Fifth, the toolset is augmented with specialized modules to enhance multimodal perception and real‑world interaction. The “Intelligent Image Tool” addresses resolution loss in Vision‑Language Models (VLMs) by detecting when localized high‑resolution analysis is needed, extracting normalized bounding‑box coordinates, converting them to absolute pixel values, and re‑processing only the region of interest at full resolution. Additional tools include a multi‑source search engine, a robust file reader, and a street‑view navigation agent, collectively expanding the agent’s capability to handle diverse data modalities.

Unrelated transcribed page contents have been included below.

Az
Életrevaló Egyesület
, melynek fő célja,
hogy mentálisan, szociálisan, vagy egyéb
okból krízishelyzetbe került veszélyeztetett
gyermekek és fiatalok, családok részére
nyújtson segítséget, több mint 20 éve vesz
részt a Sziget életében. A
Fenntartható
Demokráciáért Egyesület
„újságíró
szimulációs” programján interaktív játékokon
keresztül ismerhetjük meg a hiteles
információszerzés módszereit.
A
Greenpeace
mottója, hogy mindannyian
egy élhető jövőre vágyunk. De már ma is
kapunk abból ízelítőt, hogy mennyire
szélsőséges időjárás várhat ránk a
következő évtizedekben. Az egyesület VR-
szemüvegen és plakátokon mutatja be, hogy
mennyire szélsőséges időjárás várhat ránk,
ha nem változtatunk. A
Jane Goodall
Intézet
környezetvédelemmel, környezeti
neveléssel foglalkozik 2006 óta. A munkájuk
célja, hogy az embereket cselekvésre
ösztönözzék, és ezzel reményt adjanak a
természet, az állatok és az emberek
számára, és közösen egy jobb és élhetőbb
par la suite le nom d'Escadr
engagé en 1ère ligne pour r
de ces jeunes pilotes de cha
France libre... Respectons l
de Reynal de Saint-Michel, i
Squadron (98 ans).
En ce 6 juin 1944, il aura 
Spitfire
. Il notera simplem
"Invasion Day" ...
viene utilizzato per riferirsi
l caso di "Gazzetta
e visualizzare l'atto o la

Empirical evaluation on two authoritative benchmarks demonstrates the efficacy of the design. On the GAIA benchmark, Lemon Agent achieves a 91.36 % overall accuracy, surpassing prior state‑of‑the‑art systems. On the xbench‑DeepSearch leaderboard, it attains a score above 77, securing the top position. Ablation studies reveal that the hierarchical scheduling reduces computational cost by roughly 30 % without sacrificing accuracy, while the three‑tier context compression maintains reasoning coherence over trajectories exceeding typical LLM context windows. The SES‑Memory contributes measurable gains in downstream task performance, especially in scenarios where partial successes provide reusable knowledge.
Beyond academic metrics, the authors report deployment of the AgentCortex framework in Lenovo’s Super Intelligent Agent, handling transaction volumes in the hundreds of millions and earning recognition as a 2025 CCF Enterprise Digitalization Outstanding Case. The open‑source release (https://github.com/Open‑LemonAgent/LemonAgent) invites the community to reproduce results and extend the architecture.
In summary, Lemon Agent presents a comprehensive solution to the resource, memory, and perception bottlenecks of contemporary LLM agents. By unifying a modular production‑grade framework, hierarchical adaptive scheduling, progressive context compression, self‑evolving semantic memory, and an enhanced multimodal tool suite, it delivers state‑of‑the‑art performance while remaining scalable and deployable in real‑world settings. The work sets a promising direction for future autonomous AI systems, suggesting that the combination of adaptive resource coordination and continuous experiential learning can bridge the gap between theoretical agent potential and practical, large‑scale deployment.